Two sides of the same coin? An ethnographic exploration of primary care staff and link worker perspectives on social prescribing
Link worker social prescribing is increasingly accessed and delivered through UK NHS primary care, with plans to refer 900,000 patients to link workers by 2023. The evidence base for social prescribing has recently grown but clarity is still needed regarding what benefits can be delivered and to whom. Ongoing learning is also needed to ensure that the right approaches are adopted and embedded. This work draws on two ethnographic studies exploring delivery of a social prescribing intervention in North-East England. Link worker social prescribing was delivered to 17 GP surgeries from April 2015 by one of two provider organisations, themselves contracted by a company established to manage the intervention, which was part-funded by a social impact bond. The respective aims were to explore how the intervention was becoming embedded in primary care and to understand the lived experience of link workers.
The first ethnography took place between November 2018 and June 2019 at two primary care sites accessing the intervention. It involved extensive observation of routine general practice consultations alongside 13 interviews with staff, patients and stakeholders. The second ethnography took place between August 2019 and June 2020 at multiple sites including provider offices, GP surgeries and patients’ homes. It involved extensive observation of link workers’ daily routines and five interviews and three focus groups with link workers and link worker managers. Ethnography is an iterative process that allowed engagement with context and complexity. Data generated included ethnographic field notes and interview and focus group transcripts. All data was managed using NVivo and coded using thematic analysis.

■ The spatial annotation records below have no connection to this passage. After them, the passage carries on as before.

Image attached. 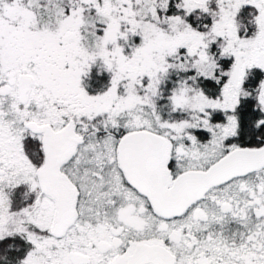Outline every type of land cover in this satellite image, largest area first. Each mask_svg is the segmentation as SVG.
I'll return each instance as SVG.
<instances>
[{
  "label": "snow or ice",
  "instance_id": "1",
  "mask_svg": "<svg viewBox=\"0 0 264 264\" xmlns=\"http://www.w3.org/2000/svg\"><path fill=\"white\" fill-rule=\"evenodd\" d=\"M0 264H264V0H0Z\"/></svg>",
  "mask_w": 264,
  "mask_h": 264
}]
</instances>
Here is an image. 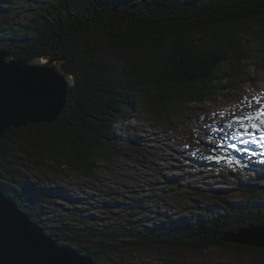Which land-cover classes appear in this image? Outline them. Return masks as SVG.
I'll return each instance as SVG.
<instances>
[{
    "label": "trees",
    "instance_id": "obj_1",
    "mask_svg": "<svg viewBox=\"0 0 264 264\" xmlns=\"http://www.w3.org/2000/svg\"><path fill=\"white\" fill-rule=\"evenodd\" d=\"M28 3L33 6L26 8ZM249 35L264 38V0H0V50L22 60L67 56L58 65L75 79L58 122L9 129L0 139V186L58 243L66 242L95 261L136 245L264 252L224 239L227 231L264 224V200L257 194L264 192V167H253L254 173L247 175L251 165L236 150L224 153L214 144L203 148L222 174L231 178L235 170L233 188L248 192L247 199L220 197L216 206L194 204L172 212L174 206L164 202L157 187L129 188L116 203L103 193L92 197L103 200L101 208L120 214L109 222L88 213L97 207L94 202L81 208L73 205L75 197L59 193L58 186L11 177L20 169L14 160H23L10 145L17 139L35 150L33 163L48 159L92 175L99 161L123 156L124 145L135 147L118 128H129L125 122L135 106H143L156 120L169 121L183 105L212 103L226 87L237 85L236 78L250 80L240 67L258 56ZM231 62L240 65H233L234 72L227 69ZM236 162L243 168H235ZM172 184L179 186V179ZM50 199L59 200L57 205L71 218L65 214L57 226L43 223ZM153 213L157 219L151 218Z\"/></svg>",
    "mask_w": 264,
    "mask_h": 264
},
{
    "label": "rangeland",
    "instance_id": "obj_2",
    "mask_svg": "<svg viewBox=\"0 0 264 264\" xmlns=\"http://www.w3.org/2000/svg\"><path fill=\"white\" fill-rule=\"evenodd\" d=\"M32 6L28 3L25 7ZM26 17L27 14L22 16L21 20L27 19ZM247 38L256 48L258 56L255 59L245 60L241 66L231 62L227 69L234 72L233 65L240 66L247 70L250 80L236 78L237 85L226 87L225 94L216 96L212 103L183 105L179 109L181 112H176L169 121L156 120L143 106H135L125 122L129 125V128H125L127 132L122 129L126 126L120 124L118 126L119 134L126 135L135 147L124 145L120 148L124 153L123 156L99 161L92 175L67 164L55 166L48 162V159L43 160L41 164L33 163L30 158L34 160L37 158L35 150L17 139L12 140L10 145L23 160L19 157L14 160L15 167L20 169L12 173L11 177L17 181L26 178L33 182L39 181L41 185L47 187L58 186L59 188L55 189L59 193L75 197L73 205L81 208H84L86 202L87 205L89 202L91 204L94 202L97 207L88 213L97 215L104 222L117 221L121 216L115 208H101L103 200L92 197L103 193L110 202L116 203L119 198H125L123 196L128 193L129 188L140 191L144 188L157 187L164 202L174 206L172 212H182L187 207L193 208L194 204L202 207L216 206L220 203V197L233 201L247 199L248 192L233 188L236 186L235 170L231 172V178L228 174H222V170L213 166V157L210 158L208 151L203 149L214 144L217 146L216 149L224 153L237 150V154L244 155L251 165L245 170L247 175L254 173L251 169L253 167H264L262 163L264 135L251 128L252 124H257L264 129V123H261L264 121V116L257 119L260 111L264 110V38L258 39L252 35ZM74 84L75 80L72 88ZM244 127L254 134L237 135L238 131L243 132ZM196 159L201 162L194 163ZM235 168L242 169L243 166L236 162ZM175 179H179L180 185L172 187ZM198 187L202 189L197 190ZM0 190L12 200L1 186ZM257 194L264 200L262 190ZM129 197L133 198L131 195ZM58 202L60 201L57 199L46 202L50 208L44 215L43 223L57 226V222L61 223L62 217L68 215L67 211L63 212V209L57 205ZM73 205L67 207L74 208ZM110 210H113V213H109ZM132 214L137 213L133 210ZM152 216L150 217L153 219L158 218L156 213ZM68 217L71 218L69 215ZM65 243L60 244L66 245ZM91 247L95 248V245L92 244ZM241 252L236 254L219 247L199 252L136 245L122 248L116 253L102 255L98 262L103 264H264V252L249 249H243Z\"/></svg>",
    "mask_w": 264,
    "mask_h": 264
},
{
    "label": "water",
    "instance_id": "obj_3",
    "mask_svg": "<svg viewBox=\"0 0 264 264\" xmlns=\"http://www.w3.org/2000/svg\"><path fill=\"white\" fill-rule=\"evenodd\" d=\"M49 55L15 59L0 50V139L9 129L56 123L71 98L74 76ZM228 242L264 250V224L227 231ZM243 250V249H242ZM0 264H103L45 232L0 190Z\"/></svg>",
    "mask_w": 264,
    "mask_h": 264
},
{
    "label": "snow or ice",
    "instance_id": "obj_4",
    "mask_svg": "<svg viewBox=\"0 0 264 264\" xmlns=\"http://www.w3.org/2000/svg\"><path fill=\"white\" fill-rule=\"evenodd\" d=\"M261 116H264V110H261L257 119H259ZM251 119V118H249ZM261 123H264V121H261ZM252 129H255L257 132H260L262 135H264V129L260 128L257 124H252L251 125ZM253 135L254 133L252 131H250L247 127H244L243 132H237V135ZM233 147H235V145H233Z\"/></svg>",
    "mask_w": 264,
    "mask_h": 264
},
{
    "label": "bare ground",
    "instance_id": "obj_5",
    "mask_svg": "<svg viewBox=\"0 0 264 264\" xmlns=\"http://www.w3.org/2000/svg\"><path fill=\"white\" fill-rule=\"evenodd\" d=\"M200 5V4H199ZM181 6V5H180ZM104 16V15H103ZM58 26V25H57ZM169 28V27H168ZM162 32V31H161ZM41 47V46H40ZM71 51V50H70ZM227 84V83H226ZM212 88V87H211ZM179 94V93H178ZM169 111V110H168ZM180 111V110H179ZM119 114V113H118ZM100 150V149H99ZM131 164V163H130ZM234 186V185H233ZM8 196V195H7ZM13 200V199H12ZM13 202H15L14 200H13ZM15 204H17L16 202H15ZM17 206H18V204H17ZM50 235H52V234H50ZM53 236V235H52ZM55 238V237H54ZM60 244V243H59Z\"/></svg>",
    "mask_w": 264,
    "mask_h": 264
}]
</instances>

There was considerable variability in understandings of social prescribing within primary care, including perceptions of scope and potential benefits. Several staff expressed frustration at having narrow referral criteria and the overall picture was of differentiated referral activity and variation in uptake from patients. For practice staff the visibility of link workers was also important. For link workers, however, becoming visible and building relationships with primary care was a challenge, and often shaped their work routines. This was both exacerbated by and contributed to high link worker turnover. The performative pressure on link workers to complete Patient Recorded Outcome Measures (PROMs) also created tensions and could be seen to shape the nature of patient contacts.
Ensuring a shared understanding of social prescribing and the rationale for referral criteria could be important for securing primary care engagement and patient uptake. Building strong relationships with link workers is likely to be important in ensuring referrals are made and link worker continuity is maintained. Recognising that routes to capturing outcomes and demonstrating the impact of social prescribing interventions could in fact shape those interventions is also important as attempts to embed social prescribing in primary care accelerate.